(Collected data)

|---|

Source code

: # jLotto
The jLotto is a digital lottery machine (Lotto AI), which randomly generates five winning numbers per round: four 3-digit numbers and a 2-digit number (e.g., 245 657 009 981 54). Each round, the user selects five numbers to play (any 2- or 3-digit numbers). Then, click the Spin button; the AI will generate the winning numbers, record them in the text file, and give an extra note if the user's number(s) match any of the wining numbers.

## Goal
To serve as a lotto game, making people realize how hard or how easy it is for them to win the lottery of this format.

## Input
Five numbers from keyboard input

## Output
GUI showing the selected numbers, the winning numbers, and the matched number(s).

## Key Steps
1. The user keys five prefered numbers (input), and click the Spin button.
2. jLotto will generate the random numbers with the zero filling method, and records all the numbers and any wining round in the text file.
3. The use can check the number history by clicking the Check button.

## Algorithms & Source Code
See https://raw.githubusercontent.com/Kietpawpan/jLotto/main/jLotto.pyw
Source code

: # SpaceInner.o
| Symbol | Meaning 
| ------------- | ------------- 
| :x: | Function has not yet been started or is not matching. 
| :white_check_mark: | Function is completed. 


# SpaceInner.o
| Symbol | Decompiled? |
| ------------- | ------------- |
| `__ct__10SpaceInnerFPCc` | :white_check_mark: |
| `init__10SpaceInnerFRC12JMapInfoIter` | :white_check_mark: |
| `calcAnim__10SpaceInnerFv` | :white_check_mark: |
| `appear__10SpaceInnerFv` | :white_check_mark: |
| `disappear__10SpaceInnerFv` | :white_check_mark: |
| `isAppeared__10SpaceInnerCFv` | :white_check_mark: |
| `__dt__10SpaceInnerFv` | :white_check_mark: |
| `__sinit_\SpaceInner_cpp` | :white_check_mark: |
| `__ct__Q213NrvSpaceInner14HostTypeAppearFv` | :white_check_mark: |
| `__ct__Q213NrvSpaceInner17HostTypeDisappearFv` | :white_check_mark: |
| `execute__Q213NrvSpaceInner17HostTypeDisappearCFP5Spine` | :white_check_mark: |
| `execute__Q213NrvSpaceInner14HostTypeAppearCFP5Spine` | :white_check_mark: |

|---|

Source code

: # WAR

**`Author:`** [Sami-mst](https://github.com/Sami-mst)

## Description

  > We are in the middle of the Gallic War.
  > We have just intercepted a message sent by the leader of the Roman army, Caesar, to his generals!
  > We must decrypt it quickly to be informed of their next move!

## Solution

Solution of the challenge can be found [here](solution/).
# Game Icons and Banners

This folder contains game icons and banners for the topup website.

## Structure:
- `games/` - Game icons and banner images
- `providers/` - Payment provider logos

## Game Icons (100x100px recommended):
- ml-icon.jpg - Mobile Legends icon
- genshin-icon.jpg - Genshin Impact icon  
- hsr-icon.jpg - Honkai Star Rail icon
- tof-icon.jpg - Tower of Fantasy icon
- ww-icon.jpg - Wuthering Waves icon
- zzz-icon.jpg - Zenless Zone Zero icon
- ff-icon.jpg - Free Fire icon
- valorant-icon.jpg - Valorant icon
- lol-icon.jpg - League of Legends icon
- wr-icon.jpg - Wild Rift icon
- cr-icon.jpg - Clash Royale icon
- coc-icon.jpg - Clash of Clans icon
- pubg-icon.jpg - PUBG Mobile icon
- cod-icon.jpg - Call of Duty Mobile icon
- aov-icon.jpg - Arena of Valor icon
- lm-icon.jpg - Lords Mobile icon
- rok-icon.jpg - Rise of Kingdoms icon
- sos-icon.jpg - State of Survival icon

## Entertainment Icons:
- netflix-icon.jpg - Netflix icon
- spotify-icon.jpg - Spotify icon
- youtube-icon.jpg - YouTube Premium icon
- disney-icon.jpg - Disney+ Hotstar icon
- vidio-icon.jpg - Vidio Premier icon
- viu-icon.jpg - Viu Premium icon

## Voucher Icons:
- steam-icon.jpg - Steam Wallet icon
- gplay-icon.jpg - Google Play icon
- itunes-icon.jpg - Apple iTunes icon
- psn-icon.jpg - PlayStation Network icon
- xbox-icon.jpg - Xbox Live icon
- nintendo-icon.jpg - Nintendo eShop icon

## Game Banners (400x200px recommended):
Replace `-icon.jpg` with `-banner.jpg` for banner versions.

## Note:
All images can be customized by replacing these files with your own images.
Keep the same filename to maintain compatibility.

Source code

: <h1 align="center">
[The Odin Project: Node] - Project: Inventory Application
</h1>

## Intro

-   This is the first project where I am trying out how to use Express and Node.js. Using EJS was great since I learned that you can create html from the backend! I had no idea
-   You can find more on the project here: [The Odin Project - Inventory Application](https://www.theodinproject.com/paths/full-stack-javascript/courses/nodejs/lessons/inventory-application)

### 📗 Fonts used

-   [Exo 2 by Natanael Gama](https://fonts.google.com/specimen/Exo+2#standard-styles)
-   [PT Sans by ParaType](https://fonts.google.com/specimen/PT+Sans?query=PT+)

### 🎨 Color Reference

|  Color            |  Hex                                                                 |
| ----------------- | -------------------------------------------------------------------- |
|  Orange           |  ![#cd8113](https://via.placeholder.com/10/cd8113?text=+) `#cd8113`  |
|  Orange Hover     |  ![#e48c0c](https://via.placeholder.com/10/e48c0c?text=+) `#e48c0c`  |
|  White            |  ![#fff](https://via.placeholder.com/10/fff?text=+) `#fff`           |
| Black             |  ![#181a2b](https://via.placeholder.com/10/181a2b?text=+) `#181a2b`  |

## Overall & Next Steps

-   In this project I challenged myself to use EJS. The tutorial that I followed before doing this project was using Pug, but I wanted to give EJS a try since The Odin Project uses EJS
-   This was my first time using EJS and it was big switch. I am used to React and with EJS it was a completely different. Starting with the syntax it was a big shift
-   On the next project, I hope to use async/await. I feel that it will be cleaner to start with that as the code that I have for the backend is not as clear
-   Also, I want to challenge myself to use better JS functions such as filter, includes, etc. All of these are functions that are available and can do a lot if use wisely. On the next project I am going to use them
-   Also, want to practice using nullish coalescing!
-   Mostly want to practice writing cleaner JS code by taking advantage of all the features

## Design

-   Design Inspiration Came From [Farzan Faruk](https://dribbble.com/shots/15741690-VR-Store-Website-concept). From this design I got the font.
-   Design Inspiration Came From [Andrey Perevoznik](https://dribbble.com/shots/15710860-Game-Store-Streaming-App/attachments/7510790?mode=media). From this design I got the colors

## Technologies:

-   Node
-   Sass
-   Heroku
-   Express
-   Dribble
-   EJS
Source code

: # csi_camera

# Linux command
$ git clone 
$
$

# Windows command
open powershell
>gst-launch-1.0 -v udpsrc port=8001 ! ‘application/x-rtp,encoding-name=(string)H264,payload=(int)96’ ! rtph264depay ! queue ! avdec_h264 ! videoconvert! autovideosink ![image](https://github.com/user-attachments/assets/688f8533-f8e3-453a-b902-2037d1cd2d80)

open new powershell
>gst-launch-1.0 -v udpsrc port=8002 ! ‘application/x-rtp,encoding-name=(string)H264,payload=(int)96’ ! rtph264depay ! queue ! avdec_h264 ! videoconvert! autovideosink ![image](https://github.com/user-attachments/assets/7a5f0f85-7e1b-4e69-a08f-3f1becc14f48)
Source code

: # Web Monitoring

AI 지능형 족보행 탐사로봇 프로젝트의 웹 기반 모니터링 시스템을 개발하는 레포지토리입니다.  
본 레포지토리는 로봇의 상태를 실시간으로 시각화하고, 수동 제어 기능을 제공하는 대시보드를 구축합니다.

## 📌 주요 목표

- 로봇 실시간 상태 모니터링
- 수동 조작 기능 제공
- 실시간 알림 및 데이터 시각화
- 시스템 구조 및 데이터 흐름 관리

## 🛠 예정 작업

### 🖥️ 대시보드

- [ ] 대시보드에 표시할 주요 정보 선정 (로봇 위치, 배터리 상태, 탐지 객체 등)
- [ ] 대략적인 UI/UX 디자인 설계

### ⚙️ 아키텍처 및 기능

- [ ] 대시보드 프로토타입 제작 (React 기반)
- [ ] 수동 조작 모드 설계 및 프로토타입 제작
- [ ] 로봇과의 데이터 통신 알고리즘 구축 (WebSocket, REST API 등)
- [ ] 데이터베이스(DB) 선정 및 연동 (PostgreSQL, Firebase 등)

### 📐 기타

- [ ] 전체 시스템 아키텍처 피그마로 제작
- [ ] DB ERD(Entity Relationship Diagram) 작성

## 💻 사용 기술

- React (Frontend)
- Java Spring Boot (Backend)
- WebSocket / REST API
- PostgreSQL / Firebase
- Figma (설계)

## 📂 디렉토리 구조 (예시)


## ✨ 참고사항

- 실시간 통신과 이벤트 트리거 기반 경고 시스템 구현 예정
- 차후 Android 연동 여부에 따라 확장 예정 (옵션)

|---|

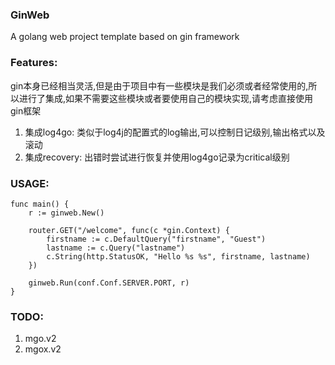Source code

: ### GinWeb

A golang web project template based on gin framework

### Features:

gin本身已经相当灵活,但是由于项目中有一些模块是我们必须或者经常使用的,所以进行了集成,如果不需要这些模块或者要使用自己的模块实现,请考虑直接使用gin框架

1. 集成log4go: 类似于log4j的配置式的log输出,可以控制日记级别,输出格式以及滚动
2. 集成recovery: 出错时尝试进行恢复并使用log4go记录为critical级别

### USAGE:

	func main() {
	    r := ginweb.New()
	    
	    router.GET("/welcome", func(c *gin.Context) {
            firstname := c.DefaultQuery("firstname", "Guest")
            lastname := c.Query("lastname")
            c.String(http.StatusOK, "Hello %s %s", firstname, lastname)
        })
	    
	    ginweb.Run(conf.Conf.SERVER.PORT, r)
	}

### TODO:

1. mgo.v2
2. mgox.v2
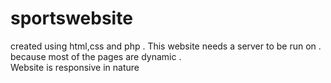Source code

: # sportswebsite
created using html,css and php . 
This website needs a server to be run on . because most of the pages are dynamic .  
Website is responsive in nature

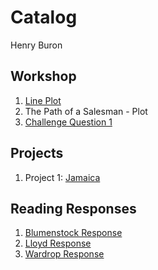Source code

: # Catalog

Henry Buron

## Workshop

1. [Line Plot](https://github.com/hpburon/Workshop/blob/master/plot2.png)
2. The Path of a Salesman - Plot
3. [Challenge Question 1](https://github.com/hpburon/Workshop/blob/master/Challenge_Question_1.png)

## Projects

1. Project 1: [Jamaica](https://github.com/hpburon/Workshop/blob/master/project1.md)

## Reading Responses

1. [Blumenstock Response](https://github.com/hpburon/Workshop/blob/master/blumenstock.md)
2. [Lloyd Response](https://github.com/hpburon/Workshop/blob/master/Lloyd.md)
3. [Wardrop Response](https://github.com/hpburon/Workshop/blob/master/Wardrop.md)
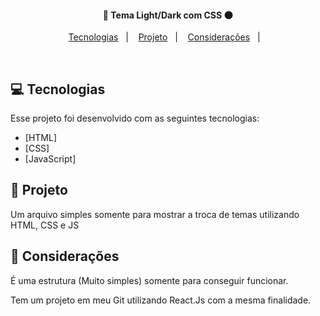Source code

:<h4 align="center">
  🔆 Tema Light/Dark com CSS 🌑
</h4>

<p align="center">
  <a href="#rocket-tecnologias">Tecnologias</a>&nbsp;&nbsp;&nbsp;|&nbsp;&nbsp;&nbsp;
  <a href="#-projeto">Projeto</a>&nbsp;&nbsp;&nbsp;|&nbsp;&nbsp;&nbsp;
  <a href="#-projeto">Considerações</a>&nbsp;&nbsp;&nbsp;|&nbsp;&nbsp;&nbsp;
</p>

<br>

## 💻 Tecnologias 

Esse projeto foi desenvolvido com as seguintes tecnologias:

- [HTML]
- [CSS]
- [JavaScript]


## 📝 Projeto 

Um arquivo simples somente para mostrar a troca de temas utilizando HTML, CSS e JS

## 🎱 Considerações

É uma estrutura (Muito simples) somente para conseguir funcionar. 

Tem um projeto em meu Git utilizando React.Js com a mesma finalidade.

|---|

TASK STATEMENT: Change "Android" to "iOS" in the part of the records that opens with the line containing "## 📂 디렉토리 구조 (예시)" and closes with the line containing "- 차후 Android 연동 여부에 따라 확장 예정 (옵션)", and return that part with all else unchanged.

PROBLEM SOLUTION:
## 📂 디렉토리 구조 (예시)


## ✨ 참고사항

- 실시간 통신과 이벤트 트리거 기반 경고 시스템 구현 예정
- 차후 iOS 연동 여부에 따라 확장 예정 (옵션)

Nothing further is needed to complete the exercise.